» **Given passage**
↓↓↓

Building on macOS - TheXTech/TheXTech GitHub Wiki

You need to install the Xcode and CMake (install it manually, or use the HomeBrew or MacPorts to install it from a command line) to build a project.

Optionally, you can install a ninja-build to improve the project building performance!

If you want to make the build for Apple Silicon (ARM64) architecture, you will need to have the Xcode 12 and higher. Also you need to use the CMake 3.18 and newer.

Preparing to build

Before to start the build, you should obtain the source code for TheXTech. You can use the stable version as well as the latest in-development to test out any new experimental features and receive any further bugfixes earlier.

Stable version

If you want to build the stable version, you can simply download the source code archive from the official site or from GitHub releases:

And then, unpack the archive and open the terminal at the just-now unpacked directory that contains the source code for TheXTech.

↑↑↑

» **Information shown**
↓↓↓

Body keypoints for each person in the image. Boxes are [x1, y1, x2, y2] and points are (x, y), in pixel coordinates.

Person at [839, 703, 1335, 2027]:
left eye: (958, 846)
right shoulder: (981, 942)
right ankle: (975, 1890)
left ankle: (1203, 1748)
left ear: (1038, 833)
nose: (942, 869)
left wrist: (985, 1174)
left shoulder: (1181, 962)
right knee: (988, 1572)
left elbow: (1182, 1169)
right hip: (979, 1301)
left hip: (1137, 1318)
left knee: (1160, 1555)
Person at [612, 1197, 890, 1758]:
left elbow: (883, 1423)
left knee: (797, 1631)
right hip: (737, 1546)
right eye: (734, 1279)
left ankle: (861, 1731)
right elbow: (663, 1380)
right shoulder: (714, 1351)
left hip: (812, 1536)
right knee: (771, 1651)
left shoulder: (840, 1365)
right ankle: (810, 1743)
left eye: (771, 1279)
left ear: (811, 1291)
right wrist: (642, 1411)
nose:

↑↑↑

» **What you will do**
**A)** Rewrite the macOS build guide from "Building on macOS" to "3.18 and newer.", swapping in "Apple Xcode" wherever "Xcode" appears.
**B)** Summarize the macOS build guide in two sentences.
**C)** Write the next part of the macOS build guide, picking up after its last sentence.

» **Your responses**
**A)**
Building on macOS - TheXTech/TheXTech GitHub Wiki

You need to install the Apple Xcode and CMake (install it manually, or use the HomeBrew or MacPorts to install it from a command line) to build a project.

Optionally, you can install a ninja-build to improve the project building performance!

If you want to make the build for Apple Silicon (ARM64) architecture, you will need to have the Apple Xcode 12 and higher. Also you need to use the CMake 3.18 and newer.

**B)** Building TheXTech on macOS requires Xcode and CMake, ninja-build can optionally be added to improve build performance, and an Apple Silicon (ARM64) build needs Xcode 12 or higher and CMake 3.18 or newer. Before building, you obtain the source code as either the stable version or the latest in-development version, and for the stable version you download the source archive from the official site or GitHub releases, unpack it, and open a terminal in the unpacked directory.

**C)**
Important note: Please never use the "Source code" links at Github releases: they are broken. Instead, download the thextech-full-src-v*.*.*.tar.gz or thextech-full-src-v*.*.*.tar.bz2 or thextech-full-src-v*.*.*.zip archive.

This project uses submodules and GitHub is unable to create source code packages that includes submodules too.

Development version

If you want to build the latest in-development version, then, instead of downloading the archive, you can clone the repository itself by running this in a terminal (please open the terminal at the directory where you want to put the clonned repository, so, you will know where it is):

git clone https://github.com/TheXTech/TheXTech.git

Then, Make sure all submodules have been pulled, otherwise, it won't build:

cd TheXTech
git submodule init
git submodule update

Building

At the TheXTech's source code directory, run next commands in the terminal:

  1. Make the building directory:

    mkdir build
    cd build
    
  2. Run a CMake configuring:

    # when you want to use the regular GNU Make
    cmake -DCMAKE_BUILD_TYPE=Debug ..
    
    # OR when you want to use Ninja which does better parallel processes management
    cmake -G Ninja -DCMAKE_BUILD_TYPE=Debug ..
    

    A note: if you going to deploy a release build, the "MinSizeRel" configuration suggested.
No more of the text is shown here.